His eyes scan slowly,
see nothing more
than what he feels himself to be.

Such power, such strength,
held in at perfect peace –
if earth and heaven ever needed
a dividing line…

Any moment now,
I expect him to growl.

But my Buddha scratches instead.
Fine…so he itches…
that means something.


John Grey is an Australian poet, US resident, recently published in New World Writing, River And South and Tenth Muse. Latest books, Subject Matters, Between Two Fires and Covert are available through Amazon.
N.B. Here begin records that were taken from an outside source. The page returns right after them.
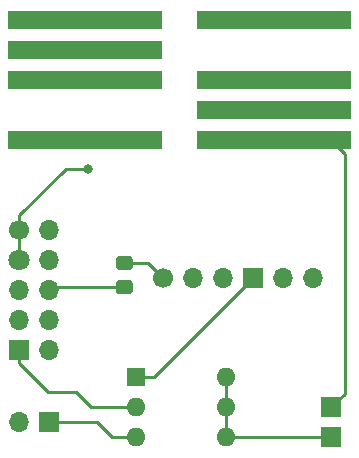
<source format=gbr>
%TF.GenerationSoftware,KiCad,Pcbnew,5.1.5*%
%TF.CreationDate,2020-04-13T15:16:57+02:00*%
%TF.ProjectId,Flash-Station,466c6173-682d-4537-9461-74696f6e2e6b,rev?*%
%TF.SameCoordinates,Original*%
%TF.FileFunction,Copper,L1,Top*%
%TF.FilePolarity,Positive*%
%FSLAX46Y46*%
G04 Gerber Fmt 4.6, Leading zero omitted, Abs format (unit mm)*
G04 Created by KiCad (PCBNEW 5.1.5) date 2020-04-13 15:16:57*
%MOMM*%
%LPD*%
G04 APERTURE LIST*
%ADD10O,1.700000X1.700000*%
%ADD11R,1.700000X1.700000*%
%ADD12C,1.700000*%
%ADD13C,1.800000*%
%ADD14R,13.000000X1.600000*%
%ADD15O,1.600000X1.600000*%
%ADD16R,1.600000X1.600000*%
%ADD17C,0.100000*%
%ADD18C,0.800000*%
%ADD19C,0.250000*%
G04 APERTURE END LIST*
D10*
X93472000Y-81534000D03*
X90932000Y-81534000D03*
D11*
X88392000Y-81534000D03*
D10*
X85852000Y-81534000D03*
X83312000Y-81534000D03*
D12*
X80772000Y-81534000D03*
D10*
X71120000Y-87630000D03*
D11*
X68580000Y-87630000D03*
D10*
X71120000Y-85090000D03*
X68580000Y-85090000D03*
X71120000Y-82550000D03*
X68580000Y-82550000D03*
X71120000Y-80010000D03*
D13*
X68580000Y-80010000D03*
D10*
X71120000Y-77470000D03*
D12*
X68580000Y-77470000D03*
D14*
X74168000Y-69850000D03*
X74168000Y-64770000D03*
X74168000Y-59690000D03*
X74168000Y-62230000D03*
X90170000Y-59690000D03*
X90170000Y-64770000D03*
X90170000Y-69850000D03*
X90170000Y-67310000D03*
D11*
X94996000Y-94996000D03*
X94996000Y-92456000D03*
D10*
X68580000Y-93726000D03*
D11*
X71120000Y-93726000D03*
D15*
X86106000Y-89916000D03*
X78486000Y-94996000D03*
X86106000Y-92456000D03*
X78486000Y-92456000D03*
X86106000Y-94996000D03*
D16*
X78486000Y-89916000D03*
%TA.AperFunction,SMDPad,CuDef*%
D17*
G36*
X77944505Y-79681204D02*
G01*
X77968773Y-79684804D01*
X77992572Y-79690765D01*
X78015671Y-79699030D01*
X78037850Y-79709520D01*
X78058893Y-79722132D01*
X78078599Y-79736747D01*
X78096777Y-79753223D01*
X78113253Y-79771401D01*
X78127868Y-79791107D01*
X78140480Y-79812150D01*
X78150970Y-79834329D01*
X78159235Y-79857428D01*
X78165196Y-79881227D01*
X78168796Y-79905495D01*
X78170000Y-79929999D01*
X78170000Y-80580001D01*
X78168796Y-80604505D01*
X78165196Y-80628773D01*
X78159235Y-80652572D01*
X78150970Y-80675671D01*
X78140480Y-80697850D01*
X78127868Y-80718893D01*
X78113253Y-80738599D01*
X78096777Y-80756777D01*
X78078599Y-80773253D01*
X78058893Y-80787868D01*
X78037850Y-80800480D01*
X78015671Y-80810970D01*
X77992572Y-80819235D01*
X77968773Y-80825196D01*
X77944505Y-80828796D01*
X77920001Y-80830000D01*
X77019999Y-80830000D01*
X76995495Y-80828796D01*
X76971227Y-80825196D01*
X76947428Y-80819235D01*
X76924329Y-80810970D01*
X76902150Y-80800480D01*
X76881107Y-80787868D01*
X76861401Y-80773253D01*
X76843223Y-80756777D01*
X76826747Y-80738599D01*
X76812132Y-80718893D01*
X76799520Y-80697850D01*
X76789030Y-80675671D01*
X76780765Y-80652572D01*
X76774804Y-80628773D01*
X76771204Y-80604505D01*
X76770000Y-80580001D01*
X76770000Y-79929999D01*
X76771204Y-79905495D01*
X76774804Y-79881227D01*
X76780765Y-79857428D01*
X76789030Y-79834329D01*
X76799520Y-79812150D01*
X76812132Y-79791107D01*
X76826747Y-79771401D01*
X76843223Y-79753223D01*
X76861401Y-79736747D01*
X76881107Y-79722132D01*
X76902150Y-79709520D01*
X76924329Y-79699030D01*
X76947428Y-79690765D01*
X76971227Y-79684804D01*
X76995495Y-79681204D01*
X77019999Y-79680000D01*
X77920001Y-79680000D01*
X77944505Y-79681204D01*
G37*
%TD.AperFunction*%
%TA.AperFunction,SMDPad,CuDef*%
G36*
X77944505Y-81731204D02*
G01*
X77968773Y-81734804D01*
X77992572Y-81740765D01*
X78015671Y-81749030D01*
X78037850Y-81759520D01*
X78058893Y-81772132D01*
X78078599Y-81786747D01*
X78096777Y-81803223D01*
X78113253Y-81821401D01*
X78127868Y-81841107D01*
X78140480Y-81862150D01*
X78150970Y-81884329D01*
X78159235Y-81907428D01*
X78165196Y-81931227D01*
X78168796Y-81955495D01*
X78170000Y-81979999D01*
X78170000Y-82630001D01*
X78168796Y-82654505D01*
X78165196Y-82678773D01*
X78159235Y-82702572D01*
X78150970Y-82725671D01*
X78140480Y-82747850D01*
X78127868Y-82768893D01*
X78113253Y-82788599D01*
X78096777Y-82806777D01*
X78078599Y-82823253D01*
X78058893Y-82837868D01*
X78037850Y-82850480D01*
X78015671Y-82860970D01*
X77992572Y-82869235D01*
X77968773Y-82875196D01*
X77944505Y-82878796D01*
X77920001Y-82880000D01*
X77019999Y-82880000D01*
X76995495Y-82878796D01*
X76971227Y-82875196D01*
X76947428Y-82869235D01*
X76924329Y-82860970D01*
X76902150Y-82850480D01*
X76881107Y-82837868D01*
X76861401Y-82823253D01*
X76843223Y-82806777D01*
X76826747Y-82788599D01*
X76812132Y-82768893D01*
X76799520Y-82747850D01*
X76789030Y-82725671D01*
X76780765Y-82702572D01*
X76774804Y-82678773D01*
X76771204Y-82654505D01*
X76770000Y-82630001D01*
X76770000Y-81979999D01*
X76771204Y-81955495D01*
X76774804Y-81931227D01*
X76780765Y-81907428D01*
X76789030Y-81884329D01*
X76799520Y-81862150D01*
X76812132Y-81841107D01*
X76826747Y-81821401D01*
X76843223Y-81803223D01*
X76861401Y-81786747D01*
X76881107Y-81772132D01*
X76902150Y-81759520D01*
X76924329Y-81749030D01*
X76947428Y-81740765D01*
X76971227Y-81734804D01*
X76995495Y-81731204D01*
X77019999Y-81730000D01*
X77920001Y-81730000D01*
X77944505Y-81731204D01*
G37*
%TD.AperFunction*%
D18*
X91440000Y-59690000D03*
X74422000Y-72263000D03*
X72390000Y-59690000D03*
X72390000Y-62230000D03*
X72390000Y-64770000D03*
X72390000Y-69850000D03*
X91440000Y-64770000D03*
X89408000Y-67437000D03*
D19*
X68580000Y-78672081D02*
X68580000Y-80010000D01*
X68580000Y-77470000D02*
X68580000Y-78672081D01*
X68580000Y-77470000D02*
X68580000Y-76200000D01*
X68580000Y-76200000D02*
X72517000Y-72263000D01*
X72517000Y-72263000D02*
X74041000Y-72263000D01*
X71120000Y-93726000D02*
X75184000Y-93726000D01*
X76454000Y-94996000D02*
X78486000Y-94996000D01*
X75184000Y-93726000D02*
X76454000Y-94996000D01*
X71356000Y-82314000D02*
X71120000Y-82550000D01*
X77216000Y-82314000D02*
X71356000Y-82314000D01*
X86106000Y-89916000D02*
X86106000Y-94996000D01*
X86106000Y-94996000D02*
X94996000Y-94996000D01*
X96139000Y-70993000D02*
X94996000Y-69850000D01*
X94996000Y-92456000D02*
X96139000Y-91313000D01*
X96139000Y-91313000D02*
X96139000Y-70993000D01*
X80010000Y-89916000D02*
X88392000Y-81534000D01*
X78486000Y-89916000D02*
X80010000Y-89916000D01*
X78486000Y-92456000D02*
X74676000Y-92456000D01*
X74676000Y-92456000D02*
X73406000Y-91186000D01*
X68580000Y-88730000D02*
X68580000Y-87630000D01*
X71036000Y-91186000D02*
X68580000Y-88730000D01*
X73406000Y-91186000D02*
X71036000Y-91186000D01*
X80481795Y-81187795D02*
X80453795Y-81215795D01*
X79502000Y-80264000D02*
X77216000Y-80264000D01*
X80772000Y-81534000D02*
X79502000Y-80264000D01*
M02*

</source>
Work upcoming in Paterson Literary Review, White Wall Review and Cantos.

Snow

Poetry by Aidan Russell

While in the night we soundly slept,
A winter storm came by
and covered all the world in white,
With snow banks piled high.

So in the morning we awoke
And looked out at the sight,
Of all the city buried deep,
in snow so clean and white.

We dressed ourselves and wandered out
Into that wonderland,
And sought to find ourselves some fun,
Though nothing we had planned.

In trudging down the empty street,
We saw no other soul,
And so alone we went along,
A solitary stroll.

Then at the park we found a bench,
Beneath a bare oak tree,
Where we decided then to sit,
The snow-filled world to see.

So there we sat upon the bench,
Just you and me alone,
And watched the winter world grow still,
And heard the cold wind moan.

What sacred beauty there we saw,
As flurries seemed to grow,
The world without mistake or flaw,
White blanketed with snow.


Aidan Russell is an American poet and filmmaker. He was a finalist in the Unity in Verse Poetry Contest. He is also the writer and director of a number of short films, most notably: A Criminal Misunderstanding and The Legend of John Henry. He lives in Southern California.

Reflection

Poetry by AJ Saur

When the 7 a.m. sun suddenly
beams your windshield, you may discover

yourself in the back window of a city bus
a great deal more serious than you knew.

Perhaps it’s not surprising considering
how you flew out of the house without

your morning coffee, without a goodbye
kiss, without a single word shifting the new air.

Now, thanks to traffic, you’re inching
toward yourself, cautious, uncertain

of this one who acts in opposite
at every turn. Enlightened, block after

block, by the set chin, high cheekbones,
those steely eyes spanning

the distance from a someone so thoroughly
other you catch yourself, for a moment, wondering

where he’s headed on this average Wednesday
and, if you flash a smile, will he follow?


AJ Saur is the author of five books of poetry from Murmuration Press including, most recently, Of Bone and Pinion (2022). AJ’s poems have also appeared (or will soon appear) in Abandoned Mine, Front Range Review, Glimpse, The Midwest Quarterly, Muse, Third Wednesday, Willow Review, and other journals.